* DOCUMENT EXCERPT
━━━━━━

By the late 1960s, Mergen had begun to explore additional themes, most notably international indigenous craft traditions. A series of pierced combs and brooches from 1966 demonstrate an early interest in pre-Columbian metalwork. Unlike the cultural pilfering of Robert Lee Morris a decade later, Mergen’s appropriations revel in the spirit of the original. They are more in league with revivalism than appropriation.

Paul Mergen
Paul Mergen, Big Dipper, 1974, ladle/bowl, copper, naval brass, 392 x 139 x 140 mm, photo by artist

The 1970s also saw Mergen gradually shift toward more personal themes with strong narrative imagery emerging as Paul and his wife Brenda started a family in Kalamazoo. Emblematic of this shift is Family Portrait (1976), a substantial necklace with intense piercing and accumulated charms that has clear personal, narrative, and symbolic value. From this point forward, Mergen used both piercing and chasing to create vivid imagery in his work. Through the late 1970s and 80s, Mergen reveals an increasing interest in the representation of nature. Fibers, tumbled stones, seeds, and coins were incorporated into his material and compositional lexicon. Wrapping and bundling also became standard practices.

━━━━━━

* EXTRACTED DATA
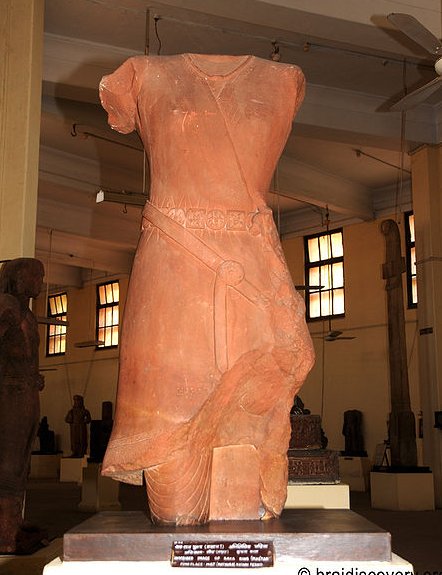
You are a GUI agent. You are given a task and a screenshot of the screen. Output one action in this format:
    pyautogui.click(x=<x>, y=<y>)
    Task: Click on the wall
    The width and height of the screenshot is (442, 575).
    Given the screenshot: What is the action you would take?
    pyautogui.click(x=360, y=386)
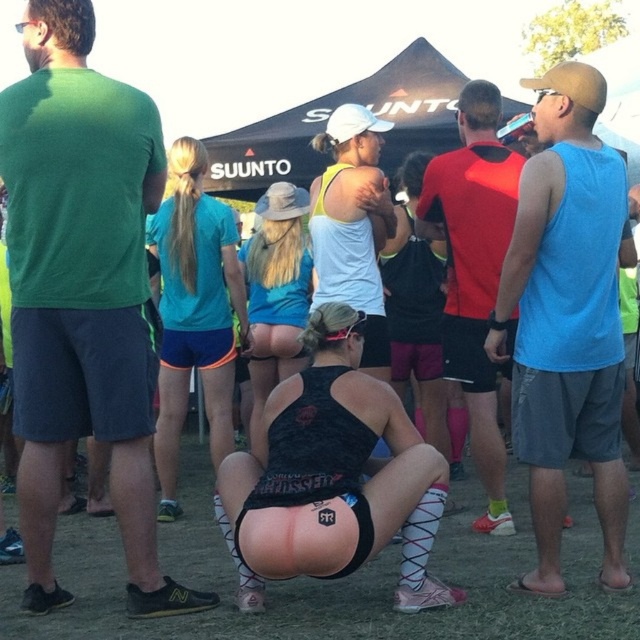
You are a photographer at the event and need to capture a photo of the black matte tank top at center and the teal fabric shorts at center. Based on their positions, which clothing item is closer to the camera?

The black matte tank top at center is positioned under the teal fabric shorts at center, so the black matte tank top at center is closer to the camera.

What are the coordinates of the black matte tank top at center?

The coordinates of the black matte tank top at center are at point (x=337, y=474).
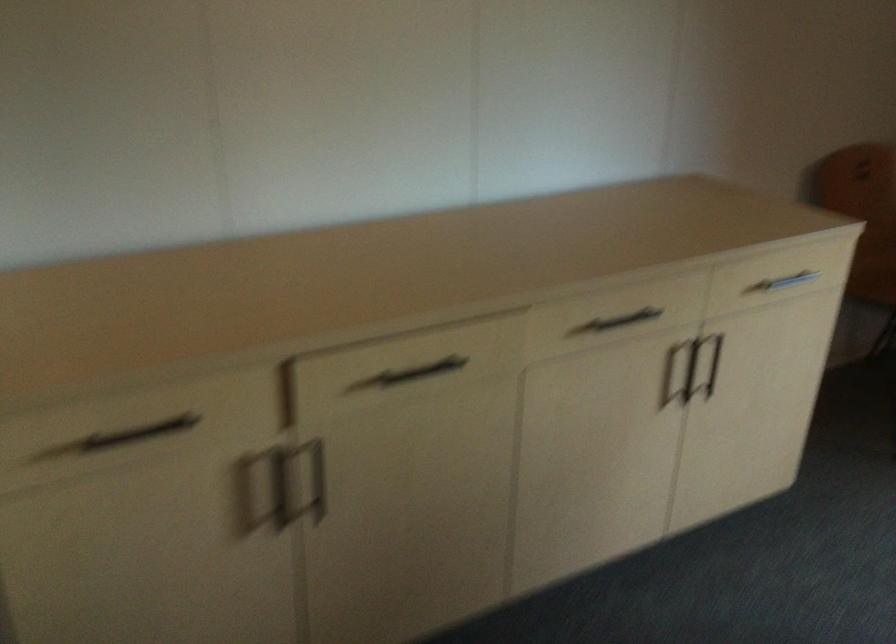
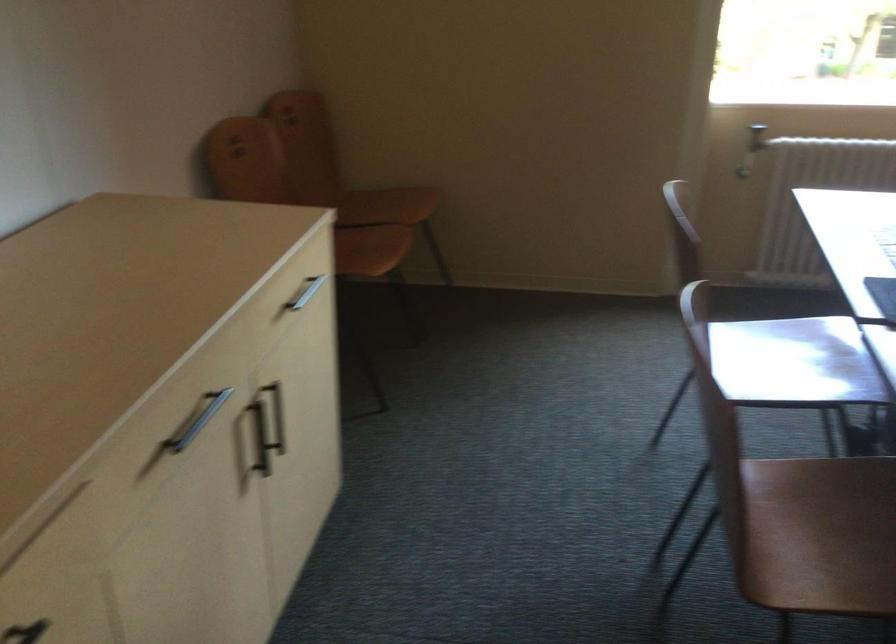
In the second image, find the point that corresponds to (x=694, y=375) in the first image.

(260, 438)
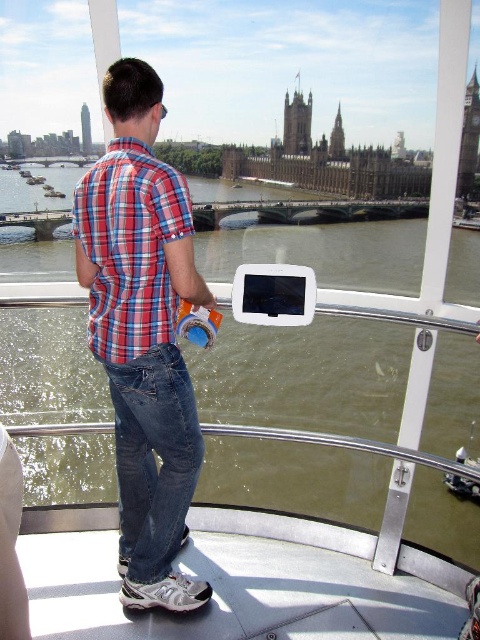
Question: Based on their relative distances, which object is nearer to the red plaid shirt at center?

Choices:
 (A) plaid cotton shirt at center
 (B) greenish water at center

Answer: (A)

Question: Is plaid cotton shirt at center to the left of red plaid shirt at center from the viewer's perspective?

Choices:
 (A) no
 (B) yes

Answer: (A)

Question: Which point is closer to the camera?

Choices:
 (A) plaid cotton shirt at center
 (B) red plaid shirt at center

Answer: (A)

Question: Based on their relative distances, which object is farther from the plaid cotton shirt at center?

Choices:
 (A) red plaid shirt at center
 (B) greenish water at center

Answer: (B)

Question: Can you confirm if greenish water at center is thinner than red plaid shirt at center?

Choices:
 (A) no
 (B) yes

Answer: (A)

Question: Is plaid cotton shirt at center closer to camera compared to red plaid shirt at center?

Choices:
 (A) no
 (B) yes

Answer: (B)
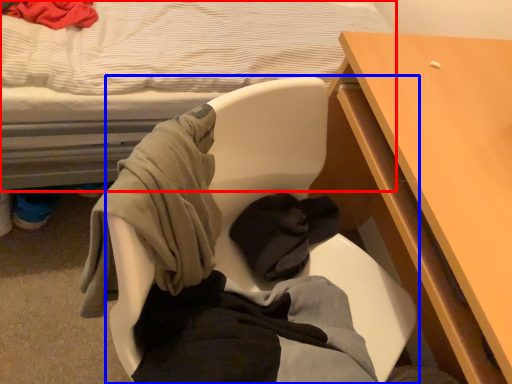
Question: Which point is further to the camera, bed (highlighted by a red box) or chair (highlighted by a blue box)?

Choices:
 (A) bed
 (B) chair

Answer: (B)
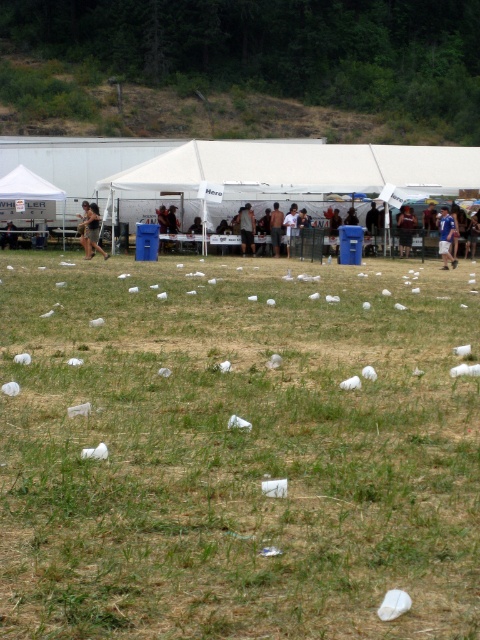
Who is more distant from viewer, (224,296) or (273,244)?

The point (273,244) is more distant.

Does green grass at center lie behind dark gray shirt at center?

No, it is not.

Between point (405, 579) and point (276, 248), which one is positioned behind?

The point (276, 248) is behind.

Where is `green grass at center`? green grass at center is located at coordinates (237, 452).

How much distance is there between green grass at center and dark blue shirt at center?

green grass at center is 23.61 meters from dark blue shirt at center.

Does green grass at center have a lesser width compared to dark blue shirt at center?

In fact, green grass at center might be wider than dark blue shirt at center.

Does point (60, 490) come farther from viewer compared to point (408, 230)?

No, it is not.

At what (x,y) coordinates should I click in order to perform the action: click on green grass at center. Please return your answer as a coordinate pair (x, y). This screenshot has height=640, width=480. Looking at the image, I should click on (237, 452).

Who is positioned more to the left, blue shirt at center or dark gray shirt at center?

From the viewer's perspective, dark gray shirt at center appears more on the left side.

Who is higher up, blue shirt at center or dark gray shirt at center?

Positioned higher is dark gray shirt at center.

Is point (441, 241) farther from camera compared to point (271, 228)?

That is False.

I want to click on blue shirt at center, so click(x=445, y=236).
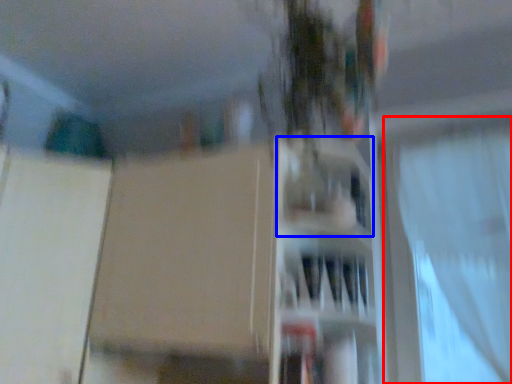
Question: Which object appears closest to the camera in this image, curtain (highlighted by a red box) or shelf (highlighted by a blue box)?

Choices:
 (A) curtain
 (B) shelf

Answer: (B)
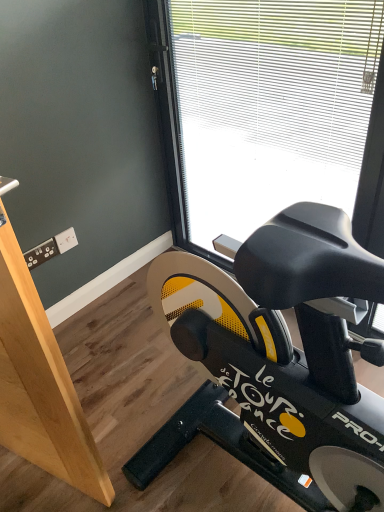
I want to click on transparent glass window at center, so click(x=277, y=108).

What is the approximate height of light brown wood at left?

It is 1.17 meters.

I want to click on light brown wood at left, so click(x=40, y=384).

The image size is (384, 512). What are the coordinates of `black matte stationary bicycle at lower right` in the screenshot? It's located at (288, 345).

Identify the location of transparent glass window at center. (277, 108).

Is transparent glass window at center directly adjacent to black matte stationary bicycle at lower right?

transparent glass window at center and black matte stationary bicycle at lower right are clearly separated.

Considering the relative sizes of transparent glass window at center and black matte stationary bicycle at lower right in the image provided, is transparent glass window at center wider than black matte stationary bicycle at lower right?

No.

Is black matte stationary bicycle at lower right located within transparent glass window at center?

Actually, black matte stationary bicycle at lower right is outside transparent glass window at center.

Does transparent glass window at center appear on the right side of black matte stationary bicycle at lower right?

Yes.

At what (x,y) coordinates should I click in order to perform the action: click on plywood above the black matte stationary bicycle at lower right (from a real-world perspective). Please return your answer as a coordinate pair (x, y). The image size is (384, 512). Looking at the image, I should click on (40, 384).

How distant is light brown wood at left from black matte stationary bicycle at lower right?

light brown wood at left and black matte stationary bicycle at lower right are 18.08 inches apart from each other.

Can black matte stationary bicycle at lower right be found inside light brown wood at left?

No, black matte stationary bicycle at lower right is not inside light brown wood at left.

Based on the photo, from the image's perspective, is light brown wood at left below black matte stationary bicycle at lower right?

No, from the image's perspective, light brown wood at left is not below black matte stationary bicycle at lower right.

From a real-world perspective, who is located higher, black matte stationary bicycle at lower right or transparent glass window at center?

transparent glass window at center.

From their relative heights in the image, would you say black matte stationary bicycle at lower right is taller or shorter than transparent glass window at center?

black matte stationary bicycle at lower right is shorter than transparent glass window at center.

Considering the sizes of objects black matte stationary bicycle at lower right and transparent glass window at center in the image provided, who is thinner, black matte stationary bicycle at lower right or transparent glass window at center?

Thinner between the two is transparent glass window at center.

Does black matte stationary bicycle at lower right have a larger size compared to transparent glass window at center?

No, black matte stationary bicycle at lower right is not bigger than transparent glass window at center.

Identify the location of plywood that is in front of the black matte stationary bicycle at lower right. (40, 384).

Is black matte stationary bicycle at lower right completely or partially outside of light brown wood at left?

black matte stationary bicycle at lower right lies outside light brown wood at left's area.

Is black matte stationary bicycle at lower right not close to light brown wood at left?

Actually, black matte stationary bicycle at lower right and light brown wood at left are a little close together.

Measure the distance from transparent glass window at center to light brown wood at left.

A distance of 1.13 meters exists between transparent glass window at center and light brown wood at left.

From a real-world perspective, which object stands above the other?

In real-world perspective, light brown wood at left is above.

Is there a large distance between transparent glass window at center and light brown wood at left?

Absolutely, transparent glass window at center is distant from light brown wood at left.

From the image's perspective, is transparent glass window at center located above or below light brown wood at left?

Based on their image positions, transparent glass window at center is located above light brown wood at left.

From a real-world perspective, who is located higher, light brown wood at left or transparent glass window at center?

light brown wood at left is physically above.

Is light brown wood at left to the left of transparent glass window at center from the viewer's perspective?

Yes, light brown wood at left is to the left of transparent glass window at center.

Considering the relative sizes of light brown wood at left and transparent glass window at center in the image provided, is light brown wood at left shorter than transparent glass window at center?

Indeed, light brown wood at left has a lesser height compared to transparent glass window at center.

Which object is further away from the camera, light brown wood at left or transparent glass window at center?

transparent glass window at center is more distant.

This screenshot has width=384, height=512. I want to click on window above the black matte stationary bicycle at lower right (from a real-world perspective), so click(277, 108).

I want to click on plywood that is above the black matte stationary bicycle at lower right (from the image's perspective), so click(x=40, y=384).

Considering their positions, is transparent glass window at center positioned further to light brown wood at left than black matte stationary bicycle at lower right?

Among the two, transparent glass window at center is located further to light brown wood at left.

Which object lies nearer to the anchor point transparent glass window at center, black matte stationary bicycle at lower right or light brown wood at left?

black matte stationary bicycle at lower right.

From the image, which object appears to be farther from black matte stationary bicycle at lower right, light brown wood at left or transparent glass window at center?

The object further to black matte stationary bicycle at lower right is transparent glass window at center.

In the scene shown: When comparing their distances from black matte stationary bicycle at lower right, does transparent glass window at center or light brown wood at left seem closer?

━━━━━━

* EXERCISES TO COMPLETE
1) In the passage on Paul Mergen's metalwork, what reason is given for treating his pre-Columbian-inspired pieces as closer to revivalism than to appropriation? Answer in one to three sentences.
2) Could you extend the passage on Paul Mergen's metalwork, picking up after its last sentence?

* TASK-BY-TASK OUTPUTS
1) Mergen's appropriations revel in the spirit of the original work. This sets them apart from the cultural pilfering the passage attributes to Robert Lee Morris a decade later.

2)
Paul Mergen
Paul Mergen, Fish Ring, 1989, copper, stone; 31 x 104 x 72 mm, photo by artist

Acknowledging the errant nature of Mergen’s practice allows critical analysis to exist outside the rubric used to assess historical works. Set within a landscape of willful isolation, Mergen’s mid- and late-career output could be approached as outsider or folk art were it not for his academic training and professional position. Frankly, Mergen’s folksiness can distract from some of his more interesting technical and relational projects. For instance, in 1988 Mergen began casting and distributing commemorative pewter coins to honor relatives, friends, colleagues, and people he met on his world travels. With the altruistic motivation of sharing his enthusiasm for coinage and commemoration, Mergen minted more than 1800 coins. He distributed them on three continents and in 13 countries and 29 states, quietly deploying one of the longest running and far reaching craft-based relational projects to date. This little known endeavor situates Mergen as a forerunner of social practice artists, such as Michael Strand.

So What 50 includes work from the past 15 years. This most recent period has yielded Mergen’s most ambitious works since the late 1970s, bearing witness to lessons learned over a long and prodigious career. Fish Box (2001) is a great example of how Mergen has revisited previous forms and themes, such as the seamed vessel, the multi-node foot, and the chased fish. Since his retirement from teaching in 2003, Mergen has made a series of necklaces that combine large intricately chased medallions with colorful wrapped thread, bundles of sticks, found and altered natural materials, coins, and other elemental forms. Echo of the Sun (2008) and Underwater, Under Sky (2012) are good examples of Mergen’s late career style. These tightly composed works demonstrate a reverence for nature, natural phenomena, and historic world jewelry and position Mergen’s personal style within a global lineage of jewelry makers. They are certainly the most ambitious works of his later career, clearly articulating the vocabulary of technique, form, and material he cultivated over 50 years.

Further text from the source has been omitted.